## Job
Please repeat, exactly as written, the line containing "essa finalidade. Uma boa e regular" and every line after it through the end of the records below, leaving out any pictures.

Recorded data
---
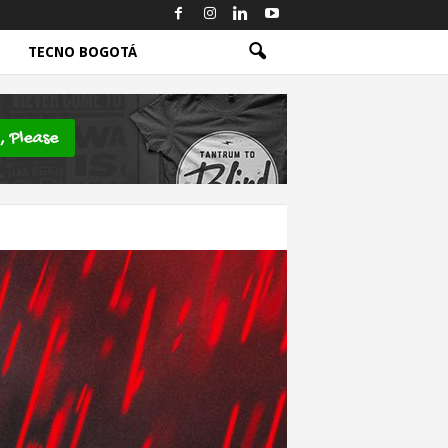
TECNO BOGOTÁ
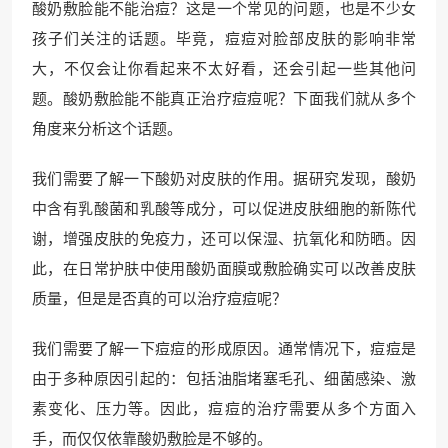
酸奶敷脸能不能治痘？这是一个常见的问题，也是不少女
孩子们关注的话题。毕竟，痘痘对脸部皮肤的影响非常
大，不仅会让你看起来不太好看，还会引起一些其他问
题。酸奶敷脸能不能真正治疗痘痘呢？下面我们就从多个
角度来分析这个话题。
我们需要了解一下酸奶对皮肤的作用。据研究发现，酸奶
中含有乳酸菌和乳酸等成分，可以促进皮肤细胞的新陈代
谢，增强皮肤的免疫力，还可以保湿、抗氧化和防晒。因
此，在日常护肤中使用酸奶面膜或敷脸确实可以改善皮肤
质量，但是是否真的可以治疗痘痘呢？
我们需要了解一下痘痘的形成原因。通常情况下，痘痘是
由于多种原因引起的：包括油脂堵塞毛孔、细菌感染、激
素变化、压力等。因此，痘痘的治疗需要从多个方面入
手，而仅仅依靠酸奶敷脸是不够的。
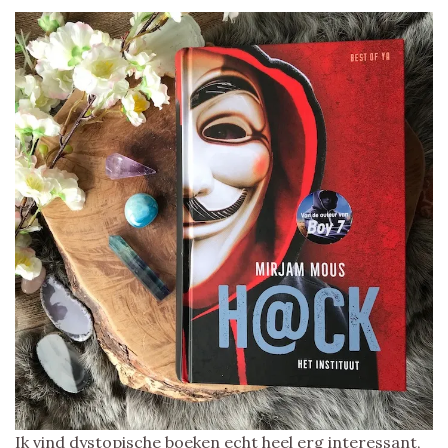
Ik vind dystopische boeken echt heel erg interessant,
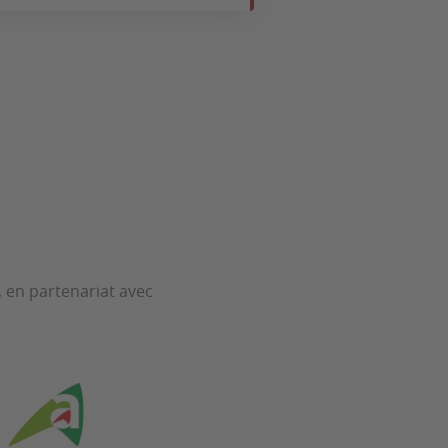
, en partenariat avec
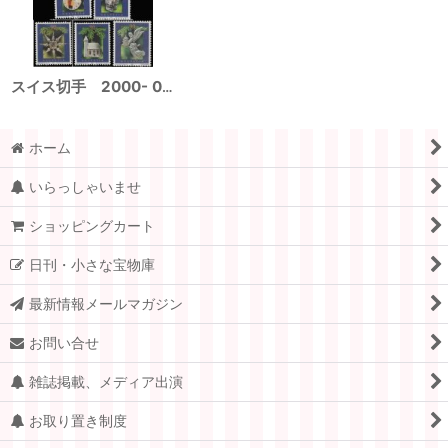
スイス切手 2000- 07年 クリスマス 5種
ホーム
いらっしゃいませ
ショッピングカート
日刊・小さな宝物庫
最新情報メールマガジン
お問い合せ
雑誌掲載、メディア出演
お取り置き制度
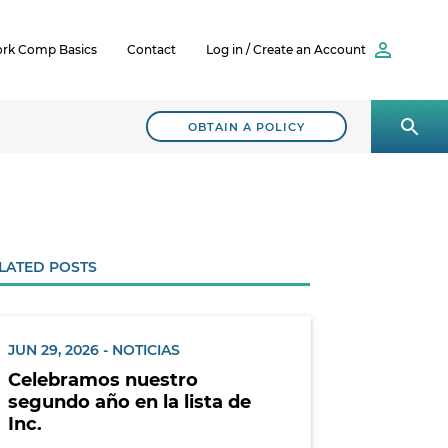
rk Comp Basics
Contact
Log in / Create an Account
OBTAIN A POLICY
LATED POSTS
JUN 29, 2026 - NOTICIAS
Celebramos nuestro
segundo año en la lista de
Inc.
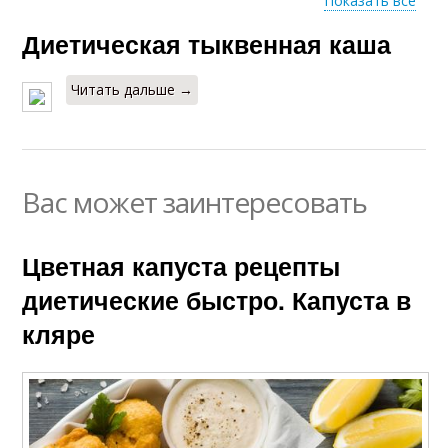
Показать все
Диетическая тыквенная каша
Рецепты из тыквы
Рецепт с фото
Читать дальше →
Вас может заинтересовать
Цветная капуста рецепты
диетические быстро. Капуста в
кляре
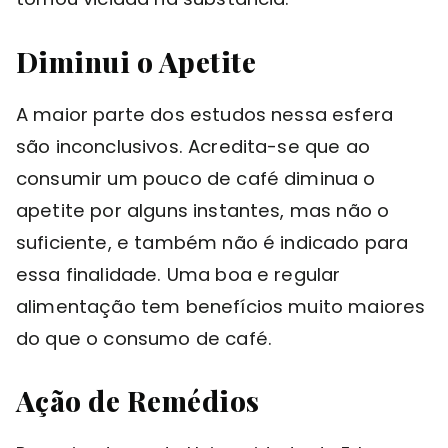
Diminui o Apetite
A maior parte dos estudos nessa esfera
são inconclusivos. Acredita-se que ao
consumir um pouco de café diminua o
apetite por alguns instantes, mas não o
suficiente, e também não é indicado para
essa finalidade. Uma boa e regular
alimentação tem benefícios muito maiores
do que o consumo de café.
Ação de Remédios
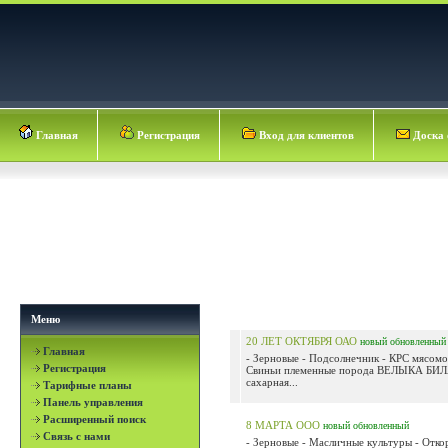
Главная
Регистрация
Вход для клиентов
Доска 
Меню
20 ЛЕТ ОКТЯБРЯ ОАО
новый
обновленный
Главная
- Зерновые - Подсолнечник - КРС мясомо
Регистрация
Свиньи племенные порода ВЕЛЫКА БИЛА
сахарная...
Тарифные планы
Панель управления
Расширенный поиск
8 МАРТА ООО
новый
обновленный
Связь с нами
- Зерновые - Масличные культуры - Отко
---
## Solution to the problem
essa finalidade. Uma boa e regular
alimentação tem benefícios muito maiores
do que o consumo de café.
Ação de Remédios
Главная
Регистрация
Вход для клиентов
Доска 
Меню
20 ЛЕТ ОКТЯБРЯ ОАО
новый
обновленный
Главная
- Зерновые - Подсолнечник - КРС мясомо
Регистрация
Свиньи племенные порода ВЕЛЫКА БИЛА
сахарная...
Тарифные планы
Панель управления
Расширенный поиск
8 МАРТА ООО
новый
обновленный
Связь с нами
- Зерновые - Масличные культуры - Отко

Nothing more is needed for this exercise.